Daniel Gerroll brings years of experience to his performance as Lewis. The English actor claims a long record of film and TV credits—you may even remember him as the young Henry Stallard in Chariots of Fire. Robin Abramson, as the sharp-tongued Joy, delivers her witty lines with an appropriate measure of American brashness. Together, along with John C. Vennema as Lewis’s brother Warnie and Sean Gormly as Lewis’s fellow Oxford professor Christopher Riley, they offer the audience a delightful glimpse into English life in 1950s Oxford.

When it comes to the question of Lewis’s actual marriage to Joy, however, the plot skirts some messy moral questions. Joy obtains a divorce from her first husband, and Lewis eventually marries her—against the wishes of the Church of England, which forbids divorce and remarriage. In one emotional scene, Lewis’s friend the Rev. Harry Harrington regretfully refuses Lewis’s fervent plea to unite him and Joy in holy matrimony: “The bishop would never let me,” he tells Lewis. “If you won’t do it, I’ll find someone who will,” is Lewis’s passionate response. A few scenes later, he has procured another priest—apparently one less strict, and less worried about the bishop—who is willing to perform the ceremony.

Lewis later reveals that he justified the marriage to himself by reasoning that since Bill, Joy’s previous husband, had been married before, Bill and Joy were never truly married. Thus, Joy and Lewis are free to marry now. This is a feasible line of reasoning, but the bothersome fact of Lewis’s undermining the bishop is never examined. In the eyes of the play’s writer and director, apparently, this information matters little in the grand drama of the story—why, after all, would anyone be cruel enough to deny marriage to a poor sick woman?

Although Shadowlands glosses over some of the problematic implications of Lewis’s marriage, it nonetheless presents marriage as something holy, sacred, and desirable—something that can’t be attained through the mere sanction of the state. “Marriage isn’t just a legal contract,” Lewis instructs Joy. A civil marriage, the play tells us, is not enough; to be married “properly,” a couple must be wed “before God.” For this treatment of holy matrimony, Shadowlands is to be commended—as it is for its celebration of old-fashioned romance.

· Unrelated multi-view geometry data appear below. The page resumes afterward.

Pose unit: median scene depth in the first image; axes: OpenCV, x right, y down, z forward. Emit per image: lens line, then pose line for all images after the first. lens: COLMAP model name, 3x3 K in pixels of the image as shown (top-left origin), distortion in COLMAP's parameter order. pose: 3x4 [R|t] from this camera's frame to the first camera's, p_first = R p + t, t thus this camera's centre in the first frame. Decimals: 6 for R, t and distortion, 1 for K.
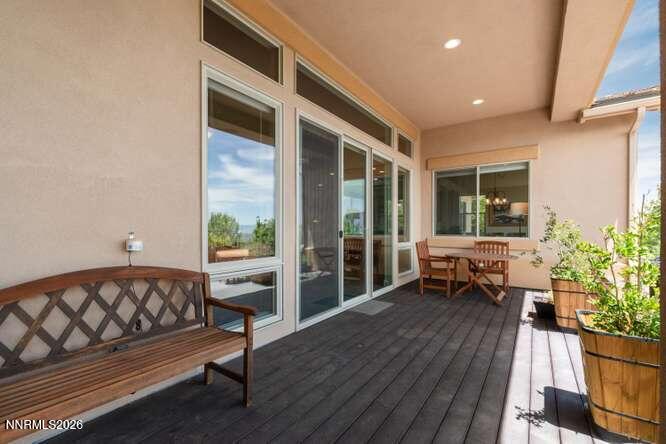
lens RADIAL K [[292.9, 0, 330.1], [0, 292.9, 228.3], [0, 0, 1]] dist [0.010931, -0.000246]
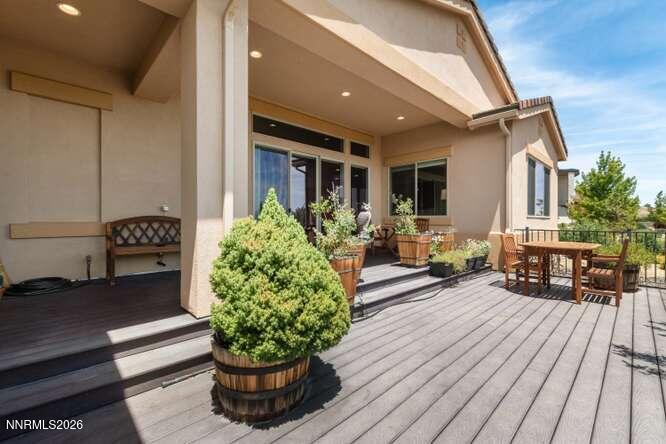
lens RADIAL K [[291.0, 0, 334.8], [0, 291.0, 223.3], [0, 0, 1]] dist [-0.002259, -0.000682]
pose [[0.982202, 0.002251, -0.187814, 0.504883], [-0.000116, 0.999935, 0.011377, 0.064043], [0.187827, -0.011153, 0.982139, -0.482563]]
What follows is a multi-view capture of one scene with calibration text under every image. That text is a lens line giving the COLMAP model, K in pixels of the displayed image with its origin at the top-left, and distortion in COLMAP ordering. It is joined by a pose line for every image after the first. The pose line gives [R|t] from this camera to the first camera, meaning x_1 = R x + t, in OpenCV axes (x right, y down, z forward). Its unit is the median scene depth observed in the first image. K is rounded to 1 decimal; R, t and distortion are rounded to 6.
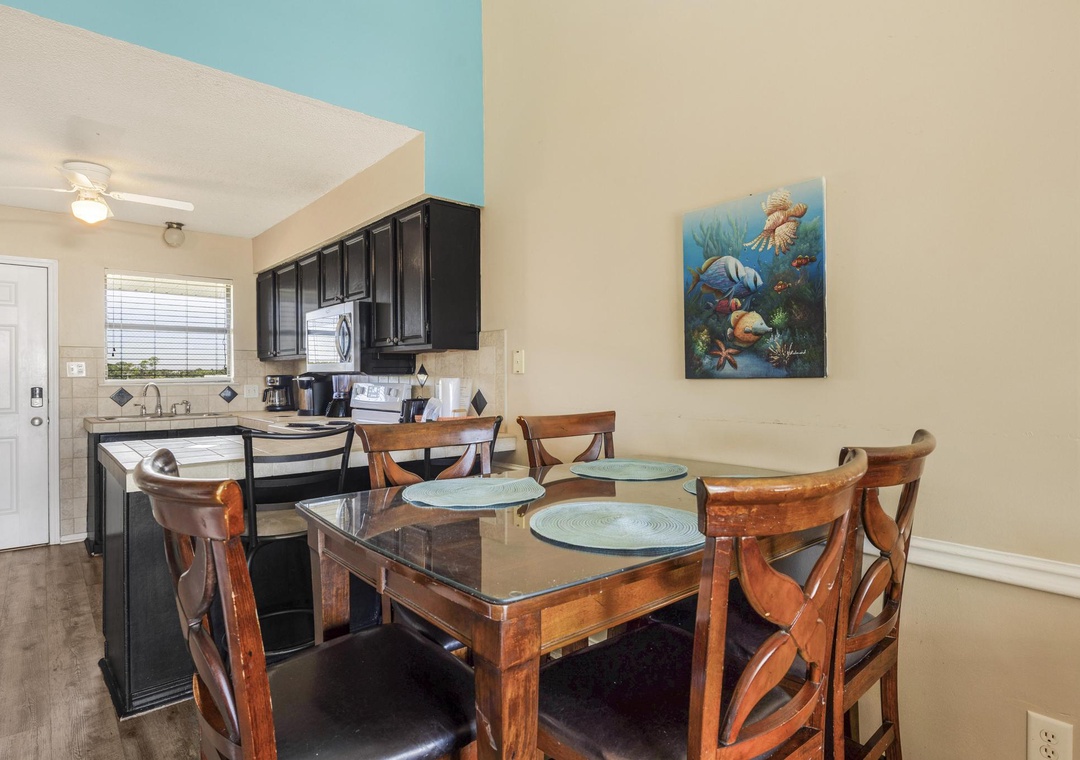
lens RADIAL K [[584.7, 0, 538.5], [0, 584.7, 387.9], [0, 0, 1]] dist [0.000130, -0.000811]
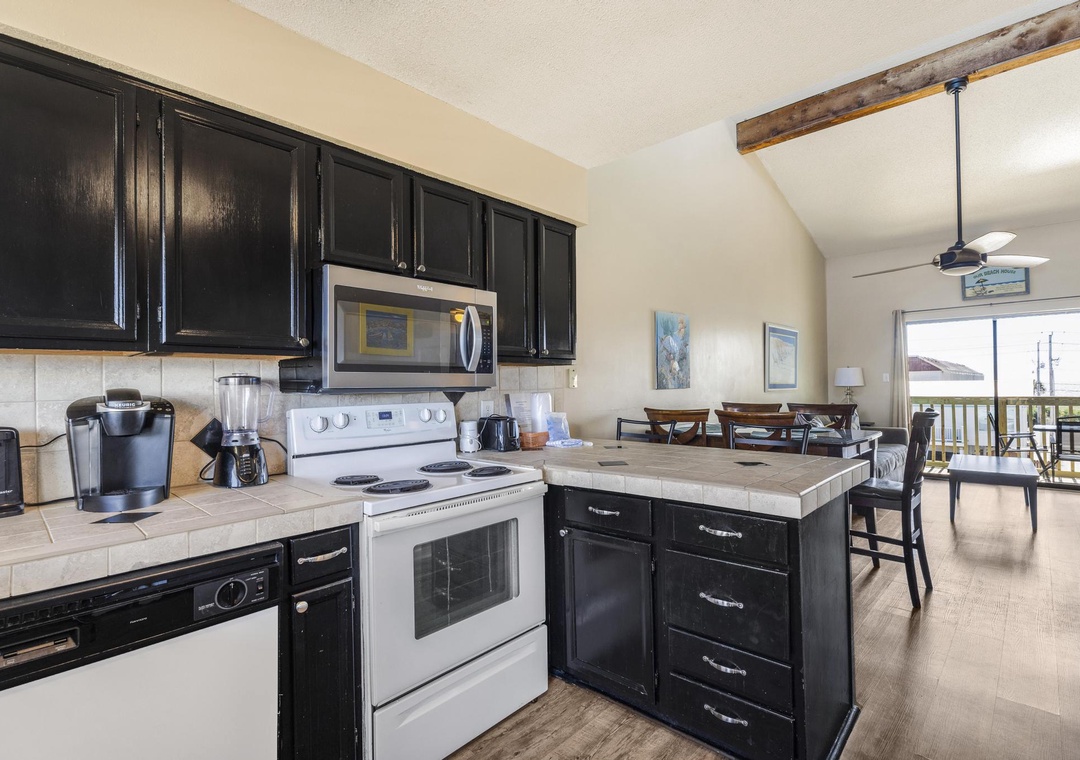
lens RADIAL K [[519.8, 0, 537.2], [0, 519.8, 379.0], [0, 0, 1]] dist [0.000687, -0.000984]
pose [[-0.096293, 0.015177, 0.995237, -1.065364], [0.032610, 0.999395, -0.012085, -0.029971], [-0.994819, 0.031291, -0.096730, 1.099666]]
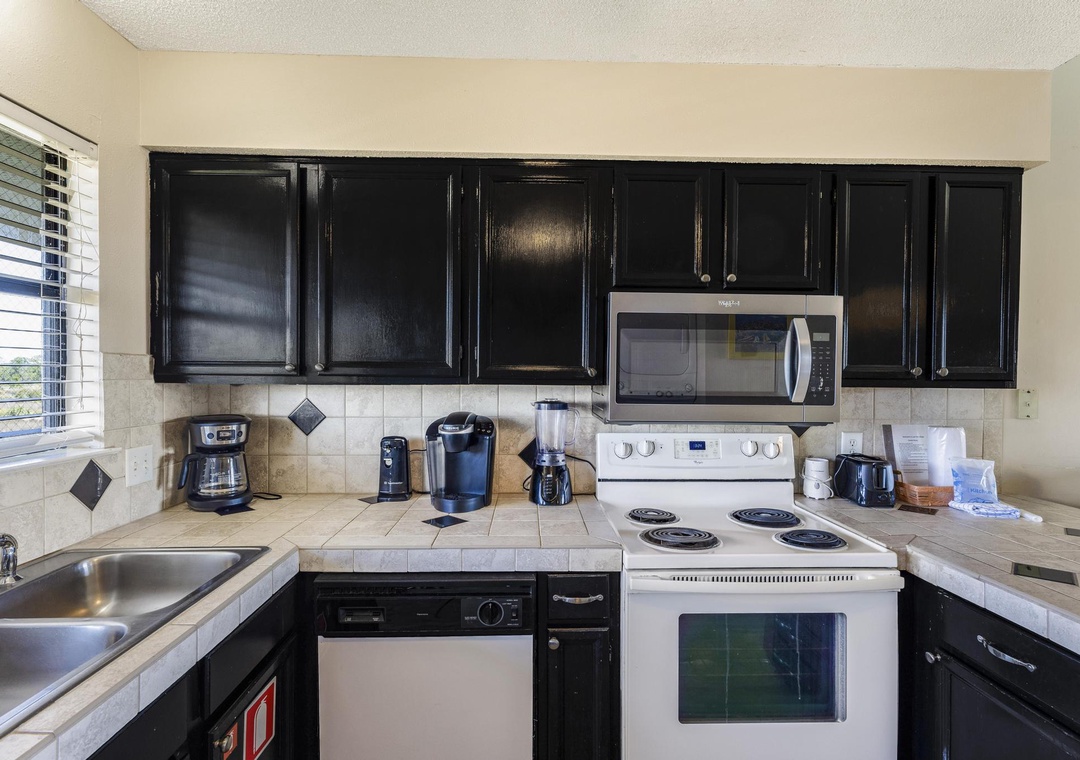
lens RADIAL K [[519.8, 0, 537.2], [0, 519.8, 379.0], [0, 0, 1]] dist [0.000687, -0.000984]
pose [[0.639435, 0.000963, 0.768845, -0.953667], [0.006125, 0.999961, -0.006347, -0.073642], [-0.768821, 0.008767, 0.639404, 0.983281]]
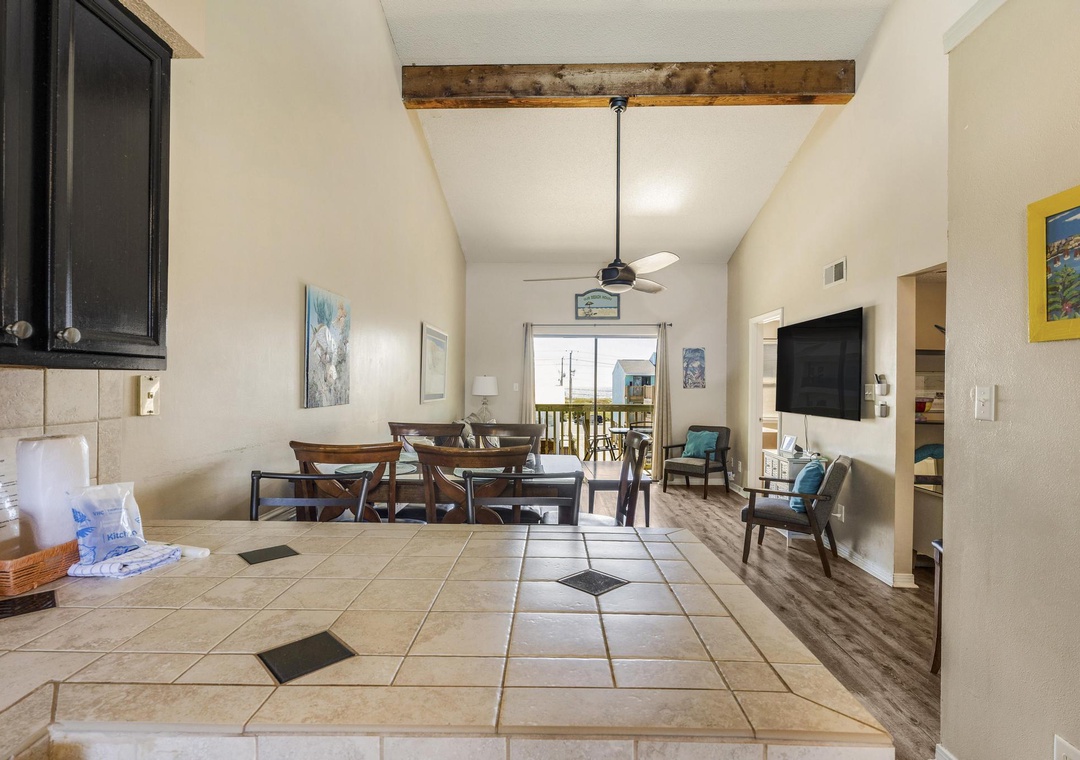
lens RADIAL K [[530.3, 0, 539.0], [0, 530.3, 387.2], [0, 0, 1]] dist [0.000156, -0.000596]
pose [[-0.737274, -0.005052, 0.675575, -0.650889], [0.009665, 0.999791, 0.018024, -0.055073], [-0.675525, 0.019818, -0.737071, 1.048596]]
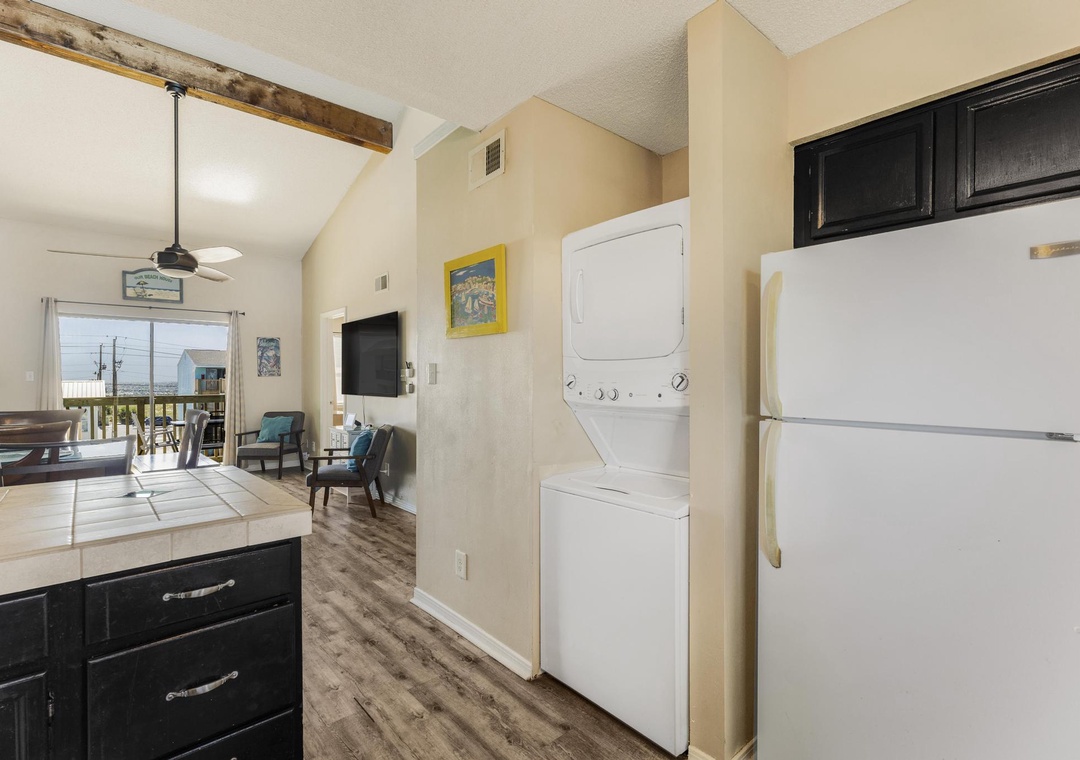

Joy and Lewis’s attraction for each other is not based on sex alone, but on genuine friendship, good conversation, and intellectual compatibility. Their relationship is not the shallow fling of young lovers (Lewis and Joy are middle-aged when they meet, Lewis in his fifties and Joy nearing forty), but something deeper. Shadowlands offers a lovely picture of romance as it ought to be: love and trust between friends that develops into a genuine longing for union.

Today, when hookup culture has nearly destroyed romantic relationships, and the gravity of divorce is so often dismissed, Shadowlands at least requires us to ask questions about the goodness of marriage and the consequences of sundering it. If you are in Manhattan anytime between now and January 7, it is well worth journeying to Theater Row to ponder them yourself.

Ramona V. Tausz is a junior fellow at First Things.